Personal information
- Born: January 12, 1956 (age 70) Briançon, France

Team information
- Discipline: Road
- Role: Rider

= Vincent Lavenu =

French road bicycle racer

Vincent Lavenu (born 12 January 1956) is a French former professional road bicycle racer, from 1992 to 2024 he was the general manager of UCI WorldTeam .

==Professional career==
Born in Briançon, Hautes-Alpes, Lavenu had been competing as an amateur in France for the Parisian amateur team La-Motte-Servolex and had been in contact with Jean-Pierre Danguillaume of the COOP-Mercier team and Jean de Gribaldy of Skil Sem about becoming a professional, but it was not until the autumn of 1982 when Pierre Rivory and Michel Nédélec turned the elite amateur team Pélussin into a professional team that they contacted Lavenu with the offer of becoming professional. Lavenu was 27 years of age when he became professional with the Union cycliste Saint Étienne Pélussin team in 1983. As a first year professional, he crashed in the Dauphiné Liberé and spent 8 days in hospital after which he could only compete in several races at the end of the season. The Saint Etienne Pelussin team did not obtain the necessary sponsorship and left the professional peloton at the end of 1983. Lavenu found himself without a commercial team for the following two seasons but was able to continue competing in professional races by wearing the jersey of the cycling union of France, the Union Nationale des Cyclistes Professionnels. This was not a commercial team but a team organised by Marcel Tinazzi that enabled professionals without commercial contracts to continue racing in professional competition.
Lavenu also raced track events such as six-day races. In 1986 he joined the Miko-Carlos team that fellow professional Jean-François Chaurin was setting up. The team also signed Régis Clère, Laurent Biondi and Franck Pineau. When the team was not selected for the 1986 Tour de France, the sponsors decided to pull out of the sport. In 1987 Lavenu joined the R.M.O. team when Bernard Thévenet was directeur sportif. Lavenu won the first race of the season with his new team, the Ronde pyrénéenne. He joined the Fagor team of Stephen Roche and directeur sportif Patrick Valcke in 1988 and 1989. He won a stage in the Tour of Portugal, finished fifth in 1988 Bordeaux–Paris, seventh in the 1989 French national road race championships, seventh in the 1989 Route du Sud. He rode the 1989 Tour de France where he finished in 65th place.

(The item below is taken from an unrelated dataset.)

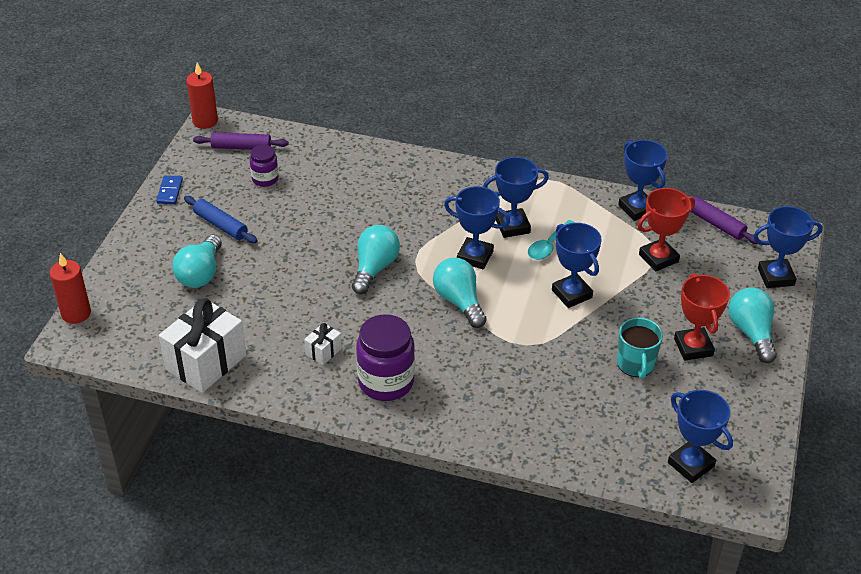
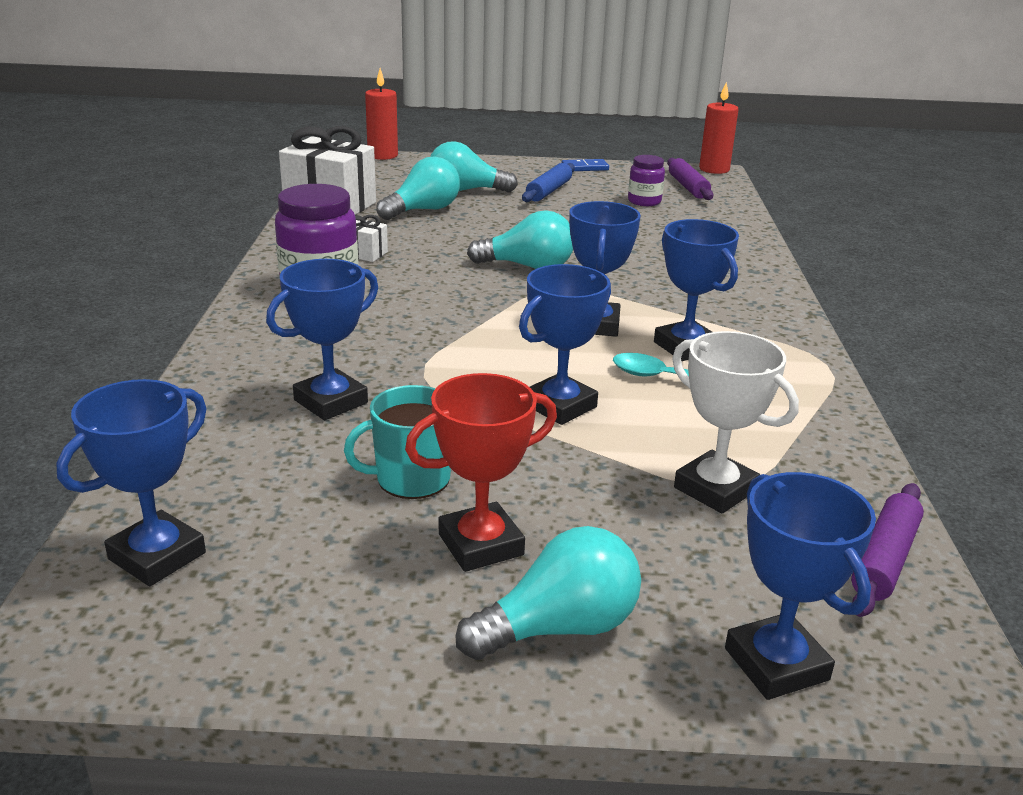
camera: 75 degrees right, 15 degrees down
turquoise light bulb [433,258,487,328] -> turquoise light bulb moved to [376,156,460,220]
blue trophy [618,140,668,221] -> blue trophy moved to [266,259,378,420]
red trophy [637,188,695,271] -> white trophy [672,331,799,513]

In 1990 he became an individually sponsored professional which enabled him to race in both professional and amateur events. He won stage 3b of the 1990 Route du Sud. In his final year as a professional he rode for a very small Swiss team Mosoca where he helped organize the co-sponsor of his team, Chazal, and this led the way for Lavenu to form a small professional team backed by Chazal the following year.

==Major results==

- Route du Sud – 1 stage (1990)
- Volta a Portugal – 1 stage (1988)
- Bordeaux–Paris
  - 5th (1988)
  - 9th (1987)
- Ronde des Pyrénées-Méditerranée (1987)
- FRA Track Championships – Madison (1984)

==Career as Directeur Sportif and team manager==
In 1992 he started a professional cycling team with Chazal as the main sponsor from 1992 to 1995. In 1996 Petit Casino, a chain of coffee shops in supermarkets took over the sponsorship of the team. At this time the team was a second division team that relied on the public to sponsor the team. The team used the slogan "Petit Casino- c’est votre equipe" – it’s your team which signified this involvement of the public. In 1997 Casino, the supermarket chain that hosted the Petit Casino coffee shops, took over the sponsorship of the team and the budget increased substantially. Lavenu’s team could compete in the big races such as the classics. The insurance company Ag2r Prevoyance took over as the main sponsor in 2000. When the UCI introduced the UCI ProTour in 2005, Ag2r Prévoyance did not initially obtain a ProTour licence but were granted one in 2006. He was fired from his director role and left the team in 2024.